Jeannette Waegemakers Schiff

Emerita Professor, Research

Emerita

PhD & MPhil.

Columbia University

MSW

University of Toronto

Adjunct Appointment

Mathison Centre, Hotchkiss Brain Institute

Contact information


Research Activities

Research areas

  • Housing and Homelessness
  • Health, Mental Health and Wellness
  • Infant, Children and Adolescents
  • Human Service Organizations and Systems

Research

Research: persistent mental illness, addictions, various aspects of homelessness, including rural and aboriginal issues, and program evaluation of housing first and other housing programs. She is a member of the Canadian Homeless Research Network and the organizing steering committee of the Canadian Observatory on Homelessness and was a member of the steering committee of the Canadian Society for Spirituality in Social Work (CSSSW).  She coordinated the second national conference on Homelessness in Canada (2009) and the CSSSW in 2010. 

Current Research

Prof. Waegemakers Schiff’s recent work includes examining the psychosocial stressors of PTSD and vicarious trauma in frontline support workers in the homeless sector and a new study examining the psychosocial demands on staff in domestic violence shelters.  She is also conducting, in partnership with re4searchers at Lakehead University, a longitudinal examination of poverty reduction strategies using a Circle/ Getting Ahead and Moving Forward program in Ontario.


Biography

Dr. Waegemakers Schiff has a diverse background in mental health and homelessness. Her interests span direct services delivery as well as macro issues of the organizational contexts of services delivery. She combines an extensive background of direct practice and administration with her academic work and interests. 
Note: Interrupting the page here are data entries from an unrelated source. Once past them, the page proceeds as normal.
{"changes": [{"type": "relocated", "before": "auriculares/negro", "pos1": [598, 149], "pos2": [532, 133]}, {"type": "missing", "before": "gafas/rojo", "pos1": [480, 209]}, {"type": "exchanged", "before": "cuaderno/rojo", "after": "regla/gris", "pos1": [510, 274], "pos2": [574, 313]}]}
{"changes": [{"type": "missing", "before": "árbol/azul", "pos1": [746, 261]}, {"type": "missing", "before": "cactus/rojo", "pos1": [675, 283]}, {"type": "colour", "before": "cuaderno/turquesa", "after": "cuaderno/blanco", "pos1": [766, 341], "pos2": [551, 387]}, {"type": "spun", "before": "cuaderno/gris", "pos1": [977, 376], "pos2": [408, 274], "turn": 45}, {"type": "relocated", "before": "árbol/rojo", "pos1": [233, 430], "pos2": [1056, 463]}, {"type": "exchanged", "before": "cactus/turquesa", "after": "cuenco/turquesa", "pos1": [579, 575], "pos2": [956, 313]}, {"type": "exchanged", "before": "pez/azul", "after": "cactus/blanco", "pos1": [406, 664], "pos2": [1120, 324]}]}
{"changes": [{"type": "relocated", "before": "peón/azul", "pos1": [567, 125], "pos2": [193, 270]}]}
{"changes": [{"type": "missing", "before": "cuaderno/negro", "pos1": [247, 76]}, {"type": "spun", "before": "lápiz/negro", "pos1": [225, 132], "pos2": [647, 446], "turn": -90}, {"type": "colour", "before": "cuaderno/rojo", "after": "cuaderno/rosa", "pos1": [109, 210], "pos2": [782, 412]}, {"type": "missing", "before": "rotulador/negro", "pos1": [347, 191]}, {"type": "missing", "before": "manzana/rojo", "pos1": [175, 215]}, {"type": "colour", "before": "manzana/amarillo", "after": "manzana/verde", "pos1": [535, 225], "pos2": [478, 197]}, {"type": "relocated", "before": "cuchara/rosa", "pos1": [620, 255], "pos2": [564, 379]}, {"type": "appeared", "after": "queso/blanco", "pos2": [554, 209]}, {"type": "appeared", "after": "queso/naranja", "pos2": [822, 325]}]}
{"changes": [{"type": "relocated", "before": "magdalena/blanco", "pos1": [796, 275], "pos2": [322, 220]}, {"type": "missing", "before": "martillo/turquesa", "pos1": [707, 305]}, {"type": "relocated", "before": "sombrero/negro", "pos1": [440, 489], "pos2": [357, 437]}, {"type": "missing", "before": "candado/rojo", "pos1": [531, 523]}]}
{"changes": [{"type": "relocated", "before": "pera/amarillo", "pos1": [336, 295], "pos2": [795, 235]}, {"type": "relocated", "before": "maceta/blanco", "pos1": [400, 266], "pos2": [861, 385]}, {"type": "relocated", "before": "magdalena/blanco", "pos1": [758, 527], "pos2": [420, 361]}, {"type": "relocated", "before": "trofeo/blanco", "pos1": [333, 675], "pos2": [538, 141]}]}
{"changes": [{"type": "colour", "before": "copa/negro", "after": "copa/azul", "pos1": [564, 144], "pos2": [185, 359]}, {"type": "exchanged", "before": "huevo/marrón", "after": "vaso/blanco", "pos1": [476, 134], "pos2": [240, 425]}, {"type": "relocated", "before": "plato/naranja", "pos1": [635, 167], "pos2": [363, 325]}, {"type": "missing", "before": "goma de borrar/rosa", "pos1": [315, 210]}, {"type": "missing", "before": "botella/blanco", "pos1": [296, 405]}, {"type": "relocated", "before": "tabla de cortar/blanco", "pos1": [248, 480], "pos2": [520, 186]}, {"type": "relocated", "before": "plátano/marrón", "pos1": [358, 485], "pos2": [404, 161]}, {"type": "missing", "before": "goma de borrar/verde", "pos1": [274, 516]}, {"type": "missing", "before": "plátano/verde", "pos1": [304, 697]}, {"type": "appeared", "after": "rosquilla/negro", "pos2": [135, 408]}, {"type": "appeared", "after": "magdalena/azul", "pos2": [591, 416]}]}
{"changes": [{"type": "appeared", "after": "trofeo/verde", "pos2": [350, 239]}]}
Education initiatives: Professor Waegemakers Schiff has been the chief architect for three major educational initiatives involving interprofessional practice: the children’s Mental health interprofessional; curriculum, the Interprofessional Mental Health and Addiction certificate and diploma programs and the certificate for frontline workers in the homeless sector.  She also a member of the interprofessional practice initiative at the Cummings School of Medicine.  She has contributed to numerous book chapters inn her areas of expertise and is the author of Working with Homeless and vulnerable People (Lyceum/Oxford).

Teaching interests: Mental health and addictions, interprofessional practice, homelessness and marginalized people, organizational theory and program evaluation; integration of theory and practice.